> [Your tasks]:
1. According to the deer harvest text, how many counties were open to the Special CWD Season this year?
2. Print the deer harvest text between "Late-winter/CWD – Hunters" and "4,696 in 2016-17.", inclusive.
3. Decide whether each statement agrees with the deer harvest text, answering yes or no and quoting the words from the text that settle it. (a) Hunters shot more deer in the late-winter/CWD seasons than in 2016-17. (b) Fulton was one of the top five counties. (c) 22 counties were open to Late Winter Deer Hunting.

Late-winter/CWD – Hunters shot a combined total of 3,505 deer for both late-winter/CWD seasons (Dec. 28-31 and Jan. 12-14), compared with a harvest of 4,696 in 2016-17. 

This year, 15 counties were open to the Special CWD Season, and 22 counties were open to Late Winter Deer Hunting.

Top five counties were JoDaviess (318), Perry (290), Fulton (269), Schuyler (205) and Brown (203).


So if Xguns hadn’t been allowed and that additional harvest didn’t happen, where would this season have ranked????

Posted by walmsley on January 24

There is a serious hunter participation issue where I live. No one is hunting. Don’t know if it’s lack of interest or land access but it’s definitely affecting harvest totals around here and the population is soaring. Where I saw 5 deer last winter. I’m seeing 25 to 30. And it’s happening on all my farms so it’s not just a local situation.

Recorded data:
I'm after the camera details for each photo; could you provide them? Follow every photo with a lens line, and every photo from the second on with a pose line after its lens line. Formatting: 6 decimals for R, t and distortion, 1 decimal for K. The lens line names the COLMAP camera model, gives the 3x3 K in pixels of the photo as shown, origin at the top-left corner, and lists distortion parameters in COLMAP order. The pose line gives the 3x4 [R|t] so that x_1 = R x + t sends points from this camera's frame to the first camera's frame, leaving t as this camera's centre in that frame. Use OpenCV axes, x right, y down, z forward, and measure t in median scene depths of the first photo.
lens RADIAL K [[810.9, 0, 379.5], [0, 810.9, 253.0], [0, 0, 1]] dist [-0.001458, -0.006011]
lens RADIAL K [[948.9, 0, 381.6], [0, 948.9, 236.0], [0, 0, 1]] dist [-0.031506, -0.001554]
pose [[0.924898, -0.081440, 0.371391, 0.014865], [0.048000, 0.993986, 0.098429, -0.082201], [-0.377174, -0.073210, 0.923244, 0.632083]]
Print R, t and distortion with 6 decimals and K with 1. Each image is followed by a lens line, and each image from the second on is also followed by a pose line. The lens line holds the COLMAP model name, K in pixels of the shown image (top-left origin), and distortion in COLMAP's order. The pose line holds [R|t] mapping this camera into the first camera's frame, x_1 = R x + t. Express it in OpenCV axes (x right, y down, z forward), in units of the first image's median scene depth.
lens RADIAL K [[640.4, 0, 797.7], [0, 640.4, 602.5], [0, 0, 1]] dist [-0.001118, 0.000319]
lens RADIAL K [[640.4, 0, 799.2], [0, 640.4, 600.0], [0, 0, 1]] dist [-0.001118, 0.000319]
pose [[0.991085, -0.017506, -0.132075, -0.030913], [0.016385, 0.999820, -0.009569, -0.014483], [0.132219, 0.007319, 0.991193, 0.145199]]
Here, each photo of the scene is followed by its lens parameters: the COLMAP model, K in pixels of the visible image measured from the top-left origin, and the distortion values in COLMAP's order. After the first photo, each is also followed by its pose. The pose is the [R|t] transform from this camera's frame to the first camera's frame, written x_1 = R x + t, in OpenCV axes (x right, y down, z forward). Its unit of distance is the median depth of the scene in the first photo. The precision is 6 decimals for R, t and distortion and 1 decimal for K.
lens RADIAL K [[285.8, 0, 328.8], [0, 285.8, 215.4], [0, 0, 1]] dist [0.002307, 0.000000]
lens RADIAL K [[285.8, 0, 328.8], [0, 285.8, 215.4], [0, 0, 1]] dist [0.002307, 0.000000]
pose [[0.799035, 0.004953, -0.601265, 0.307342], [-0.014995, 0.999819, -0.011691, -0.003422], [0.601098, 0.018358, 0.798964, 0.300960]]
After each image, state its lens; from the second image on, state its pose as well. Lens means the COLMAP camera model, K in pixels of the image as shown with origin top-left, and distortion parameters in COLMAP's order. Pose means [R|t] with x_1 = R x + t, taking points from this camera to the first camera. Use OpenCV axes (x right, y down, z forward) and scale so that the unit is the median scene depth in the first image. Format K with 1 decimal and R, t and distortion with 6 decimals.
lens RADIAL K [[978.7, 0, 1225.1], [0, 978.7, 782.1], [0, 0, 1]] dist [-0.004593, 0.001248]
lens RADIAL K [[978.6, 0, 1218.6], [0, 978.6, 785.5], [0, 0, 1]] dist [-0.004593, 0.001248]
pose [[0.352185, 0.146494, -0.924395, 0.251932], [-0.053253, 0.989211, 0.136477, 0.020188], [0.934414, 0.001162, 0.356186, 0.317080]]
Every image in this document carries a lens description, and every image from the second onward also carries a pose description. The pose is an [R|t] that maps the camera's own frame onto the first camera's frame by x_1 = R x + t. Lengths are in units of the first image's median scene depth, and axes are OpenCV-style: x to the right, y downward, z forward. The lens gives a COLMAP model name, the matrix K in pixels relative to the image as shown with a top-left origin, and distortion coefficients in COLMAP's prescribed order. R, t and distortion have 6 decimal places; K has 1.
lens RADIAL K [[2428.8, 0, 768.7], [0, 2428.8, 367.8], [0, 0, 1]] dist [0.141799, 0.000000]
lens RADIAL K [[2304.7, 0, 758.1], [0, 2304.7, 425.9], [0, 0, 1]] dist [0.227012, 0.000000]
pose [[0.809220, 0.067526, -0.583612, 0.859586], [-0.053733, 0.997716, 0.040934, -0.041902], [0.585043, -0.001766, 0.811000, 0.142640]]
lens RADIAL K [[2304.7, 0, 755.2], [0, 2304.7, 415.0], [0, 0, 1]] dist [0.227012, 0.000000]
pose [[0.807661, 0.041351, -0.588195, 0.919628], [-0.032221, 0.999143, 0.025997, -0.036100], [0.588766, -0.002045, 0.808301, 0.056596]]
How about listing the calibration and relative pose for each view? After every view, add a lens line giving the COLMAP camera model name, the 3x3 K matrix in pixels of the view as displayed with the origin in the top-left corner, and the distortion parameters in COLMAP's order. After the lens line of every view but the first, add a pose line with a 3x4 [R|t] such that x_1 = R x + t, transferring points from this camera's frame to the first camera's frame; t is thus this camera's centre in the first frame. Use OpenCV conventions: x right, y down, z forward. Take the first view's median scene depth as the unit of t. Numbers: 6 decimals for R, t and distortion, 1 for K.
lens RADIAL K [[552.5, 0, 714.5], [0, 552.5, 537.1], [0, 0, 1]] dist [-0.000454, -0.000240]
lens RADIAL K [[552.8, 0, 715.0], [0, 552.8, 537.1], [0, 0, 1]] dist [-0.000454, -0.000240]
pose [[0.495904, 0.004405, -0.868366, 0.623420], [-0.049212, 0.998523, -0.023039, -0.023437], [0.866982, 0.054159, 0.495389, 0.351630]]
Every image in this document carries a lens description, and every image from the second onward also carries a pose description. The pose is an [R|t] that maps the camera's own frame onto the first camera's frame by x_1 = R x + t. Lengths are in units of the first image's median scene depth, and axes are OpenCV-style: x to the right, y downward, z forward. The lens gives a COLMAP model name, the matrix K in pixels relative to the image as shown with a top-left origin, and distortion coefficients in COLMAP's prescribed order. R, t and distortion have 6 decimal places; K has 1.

> [Responses]:
1. 15 counties were open to the Special CWD Season.

2.
Late-winter/CWD – Hunters shot a combined total of 3,505 deer for both late-winter/CWD seasons (Dec. 28-31 and Jan. 12-14), compared with a harvest of 4,696 in 2016-17.

3.
(a) No: "a combined total of 3,505 deer for both late-winter/CWD seasons (Dec. 28-31 and Jan. 12-14), compared with a harvest of 4,696 in 2016-17"
(b) Yes: "Top five counties were JoDaviess (318), Perry (290), Fulton (269), Schuyler (205) and Brown (203)."
(c) Yes: "22 counties were open to Late Winter Deer Hunting"